Within the programmatic constraints of the terminal, the ceiling was the only possible element for strong architectural expression. Plain, lightweight steel and glass structures are contrasted by the horisontal dynamic that the ceiling creates; ambience is set by the soft curves in wood. Principal designer, architect Juha Grönholm from Ala Architects explains how the ceiling was designed for added warmth and a sense of ”romantic adventure” for air travel. In addition to this spatial experience, the ceiling hides a complex system of machinery commanding fire safety, ventilation and the various sensors and networks. If one of the ideals in modernism was transparency, in post-digital architecture we can see a tendency for hiding, and for deconstructing stiff geometrical forms.

Designed with parametric software, the production of the wooden ceiling elements demanded advanced technological skills from all contractual partners of construction. Carpenters firm Raision Puusepät took up the commission for producing and installing almost five hundred elements of 20 square meters, which required massive investment for both machinery and extra working hours for planning transport and storage. Each element was first individually modelled. The layered timber boards with Finnish spruce on top, where sent on a CNC machine for the cutting process following a 3D-model. Each panel was then finished by hand and sealed by an automated surface treatment for a unified end-result.

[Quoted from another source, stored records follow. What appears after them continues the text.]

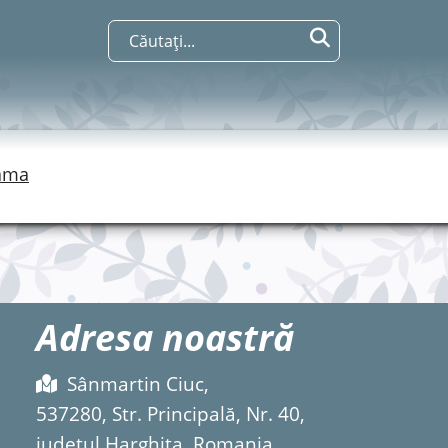
ama
Adresa noastră
Sânmartin Ciuc,
537280, Str. Principală, Nr. 40,
județul Harghita, Romania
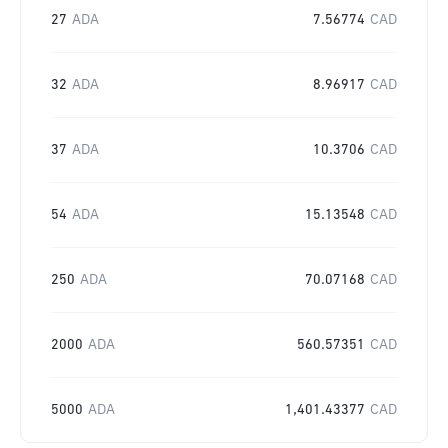
27
ADA
7.56774
CAD
32
ADA
8.96917
CAD
37
ADA
10.3706
CAD
54
ADA
15.13548
CAD
250
ADA
70.07168
CAD
2000
ADA
560.57351
CAD
5000
ADA
1,401.43377
CAD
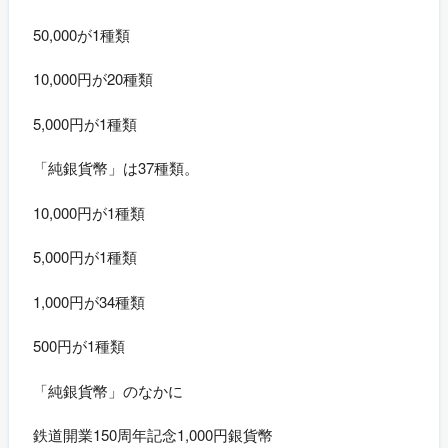
50,000が1種類
10,000円が20種類
5,000円が1種類
「純銀貨幣」は37種類。
10,000円が1種類
5,000円が1種類
1,000円が34種類
500円が1種類
「純銀貨幣」のなかに
鉄道開業150周年記念1,000円銀貨幣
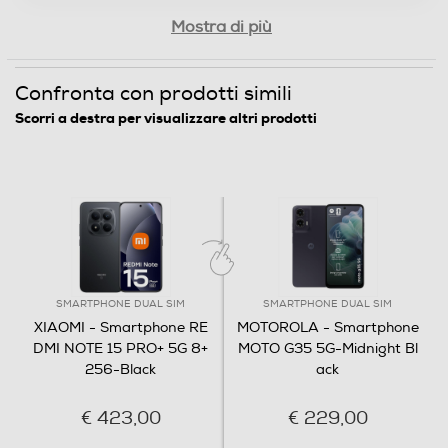
Capacità RAM - MB
Mostra di più
8000
Confronta con prodotti simili
Connessioni
Scorri a destra per visualizzare altri prodotti
Bluetooth
Bluetooth 5.4
Tecnologia NFC
SMARTPHONE DUAL SIM
SMARTPHONE DUAL SIM
Porta USB
XIAOMI - Smartphone RE
MOTOROLA - Smartphone
DMI NOTE 15 PRO+ 5G 8+
MOTO G35 5G-Midnight Bl
256-Black
ack
Tipo USB
€ 423,00
€ 229,00
USB Type-C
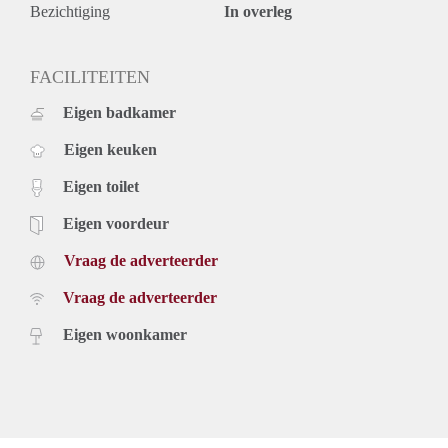
Bezichtiging
In overleg
FACILITEITEN
Eigen badkamer
Eigen keuken
Eigen toilet
Eigen voordeur
Vraag de adverteerder
Vraag de adverteerder
Eigen woonkamer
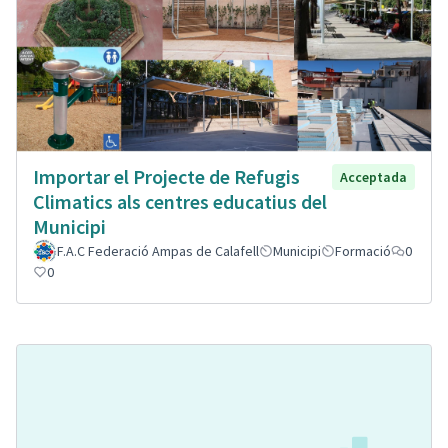
Importar el Projecte de Refugis
Acceptada
Climatics als centres educatius del
Municipi
F.A.C Federació Ampas de Calafell
Municipi
Formació
0
0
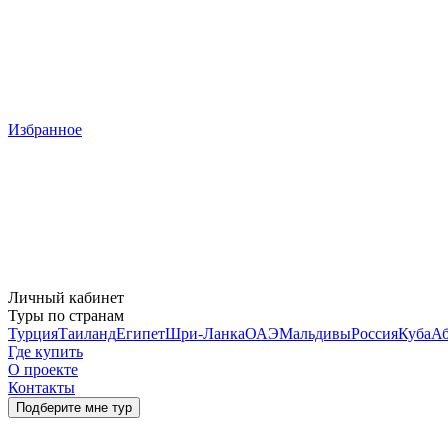
Избранное
Личный кабинет
Туры по странам
Турция
Таиланд
Египет
Шри-Ланка
ОАЭ
Мальдивы
Россия
Куба
Аб
Где купить
О проекте
Контакты
Подберите мне тур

With the aim of creating continuity between the form and the material, the timber grain was carefully analysed during the design process. As each panel is individual, the installation of this large composition required special attention in order to retain the dynamics between the abstract forms and a visual unity. The industrial process can be identified in the long seams running across the composition, which resembles a topographic model. The centrally cut large skylight is surrounded by horisontally assembled battens, following the dynamic movement of the ceiling structure. Conceived with advanced technology, it shows how digital tools are used to refine new approaches in timber design.  

Photo: Tuomas Uusheimo

The wooden ceiling starts from the outside canopy, extending inside. As an architectural solution it exemplifies the modernist pursuit of continuity between interior and exterior, while simultaneously creating a strong facade for the airport. As a reference for the ceiling design, the architects mentioned a plywood installation by Tapio Wirkkala titled Ultima Thule (1965), in which the artist explored the potential of an industrial material used in aircrafts. In its sculptural qualities the ceiling design by Ala is remarkable and shows how artistic influences can be appropriated in post-digital architecture, like Russian constructivism in Zaha Hadid’s designs, or 1960s Californian sculpture in Frank Gehry’s works.

Ala has designed large-scale curved wooden surfaces previously for the Kilden Performing Arts Centre in Kristiansand, Norway, and the Central Library Oodi in Helsinki, playing with modernist traditions with the help of digital tools. These earlier projects also reassured the client for the commission of the new terminal, in which a central theme in Alvar Aalto’s architecture, the bent timber, has been reimagined to a new level. It reminds of Sigfried Giedion’s observation on the ceiling, already evident at the Pantheon in Rome, as the site of symbolic expressive power of each period. ↙

MARIANNA WAHLSTEN
Journalist and photographer specialising in architecture and interiors, doctoral researcher at Université Paris Cité. Her thesis work investigates airport architecture as part of urban identity, one of the case studies being Helsinki Airport.